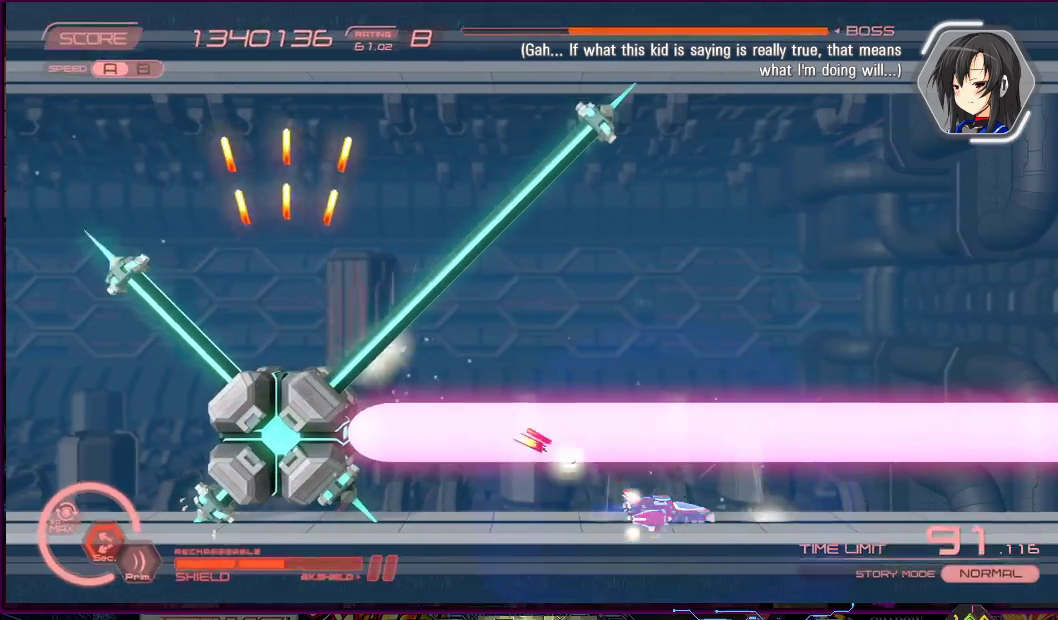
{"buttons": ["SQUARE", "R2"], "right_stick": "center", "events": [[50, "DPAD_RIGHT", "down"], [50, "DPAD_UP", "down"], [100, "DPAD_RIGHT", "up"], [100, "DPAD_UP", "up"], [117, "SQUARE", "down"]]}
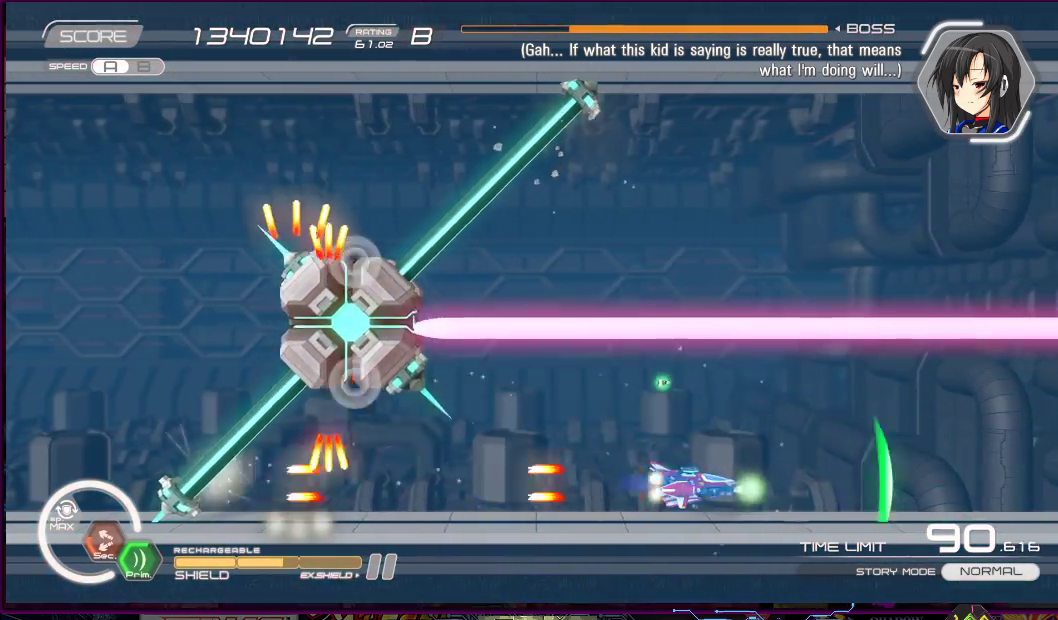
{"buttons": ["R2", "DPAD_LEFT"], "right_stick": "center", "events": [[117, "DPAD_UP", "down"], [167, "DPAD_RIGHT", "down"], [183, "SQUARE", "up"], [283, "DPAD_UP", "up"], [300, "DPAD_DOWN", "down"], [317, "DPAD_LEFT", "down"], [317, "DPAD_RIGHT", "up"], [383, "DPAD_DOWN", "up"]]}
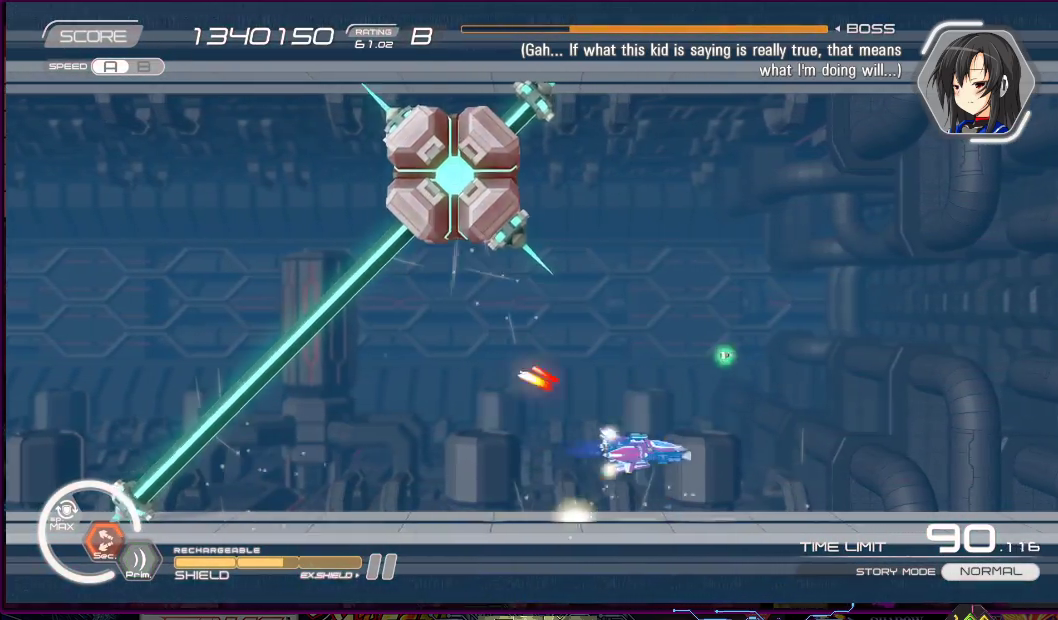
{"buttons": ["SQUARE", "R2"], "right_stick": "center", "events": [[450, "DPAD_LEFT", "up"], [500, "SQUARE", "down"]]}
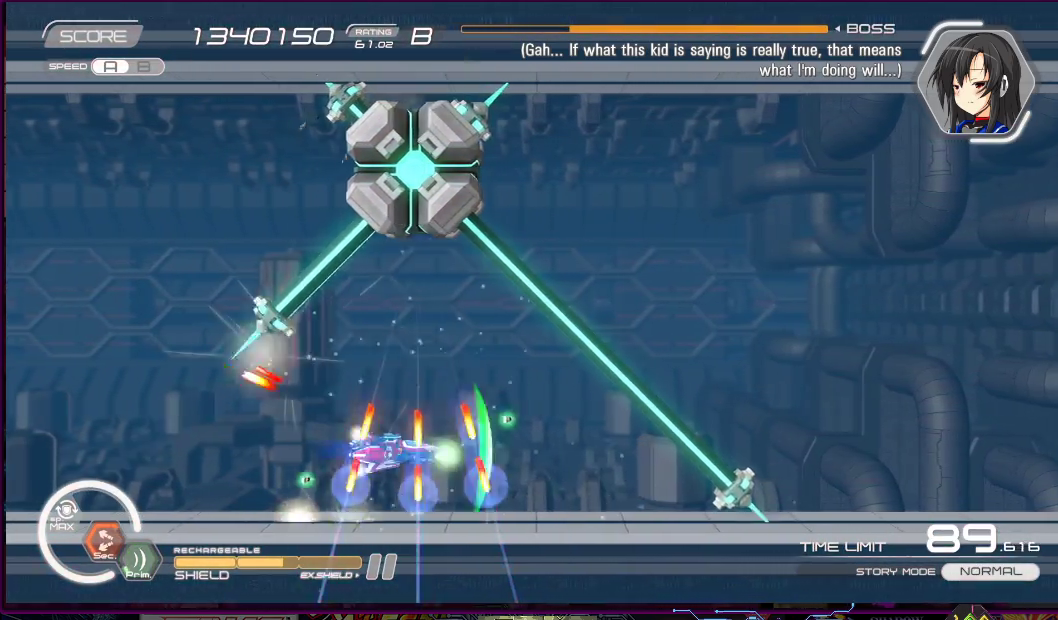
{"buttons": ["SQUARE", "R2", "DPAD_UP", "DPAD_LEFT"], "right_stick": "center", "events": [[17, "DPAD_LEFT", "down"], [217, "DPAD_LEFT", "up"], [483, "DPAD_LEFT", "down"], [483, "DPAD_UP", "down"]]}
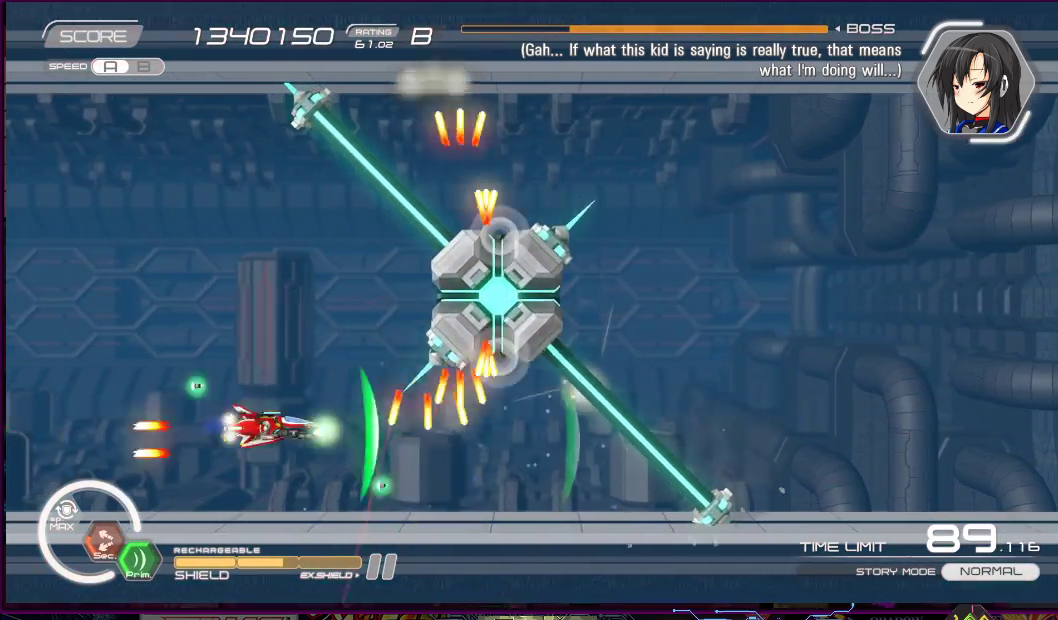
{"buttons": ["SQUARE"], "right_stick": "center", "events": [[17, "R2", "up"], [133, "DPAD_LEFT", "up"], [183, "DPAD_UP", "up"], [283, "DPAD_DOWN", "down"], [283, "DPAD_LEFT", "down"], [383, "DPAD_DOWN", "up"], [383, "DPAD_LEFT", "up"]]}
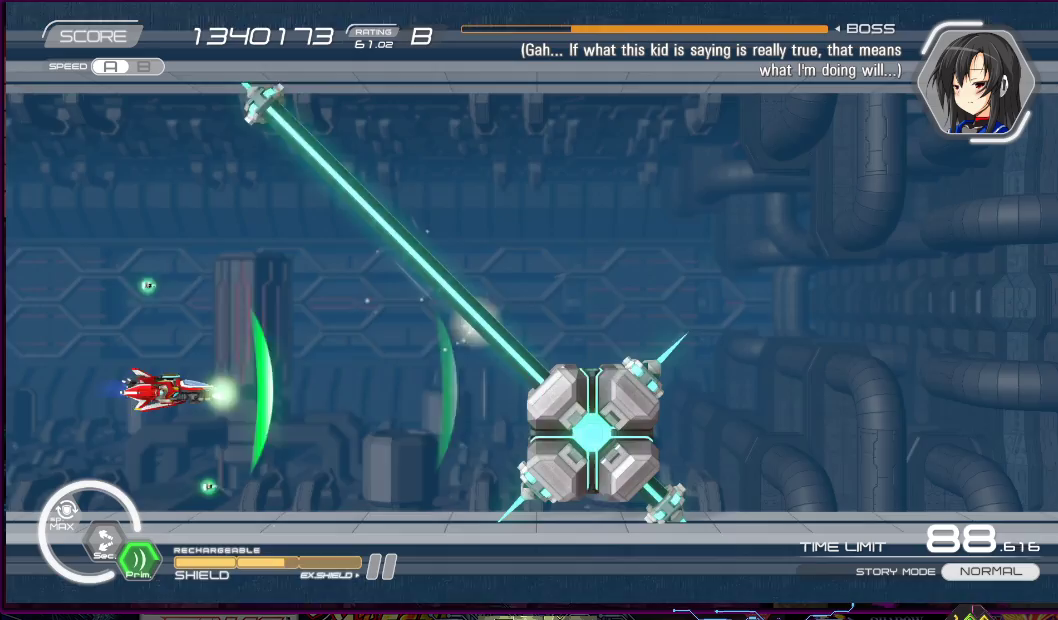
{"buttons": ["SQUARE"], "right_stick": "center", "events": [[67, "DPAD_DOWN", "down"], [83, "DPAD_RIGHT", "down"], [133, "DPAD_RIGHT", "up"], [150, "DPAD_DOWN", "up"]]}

----------------

**Work to complete:**
Write the entries above out again exactly, but not the pictures.

**Expected output:**
{"buttons": ["SQUARE", "R2"], "right_stick": "center", "events": [[50, "DPAD_RIGHT", "down"], [50, "DPAD_UP", "down"], [100, "DPAD_RIGHT", "up"], [100, "DPAD_UP", "up"], [117, "SQUARE", "down"]]}
{"buttons": ["R2", "DPAD_LEFT"], "right_stick": "center", "events": [[117, "DPAD_UP", "down"], [167, "DPAD_RIGHT", "down"], [183, "SQUARE", "up"], [283, "DPAD_UP", "up"], [300, "DPAD_DOWN", "down"], [317, "DPAD_LEFT", "down"], [317, "DPAD_RIGHT", "up"], [383, "DPAD_DOWN", "up"]]}
{"buttons": ["SQUARE", "R2"], "right_stick": "center", "events": [[450, "DPAD_LEFT", "up"], [500, "SQUARE", "down"]]}
{"buttons": ["SQUARE", "R2", "DPAD_UP", "DPAD_LEFT"], "right_stick": "center", "events": [[17, "DPAD_LEFT", "down"], [217, "DPAD_LEFT", "up"], [483, "DPAD_LEFT", "down"], [483, "DPAD_UP", "down"]]}
{"buttons": ["SQUARE"], "right_stick": "center", "events": [[17, "R2", "up"], [133, "DPAD_LEFT", "up"], [183, "DPAD_UP", "up"], [283, "DPAD_DOWN", "down"], [283, "DPAD_LEFT", "down"], [383, "DPAD_DOWN", "up"], [383, "DPAD_LEFT", "up"]]}
{"buttons": ["SQUARE"], "right_stick": "center", "events": [[67, "DPAD_DOWN", "down"], [83, "DPAD_RIGHT", "down"], [133, "DPAD_RIGHT", "up"], [150, "DPAD_DOWN", "up"]]}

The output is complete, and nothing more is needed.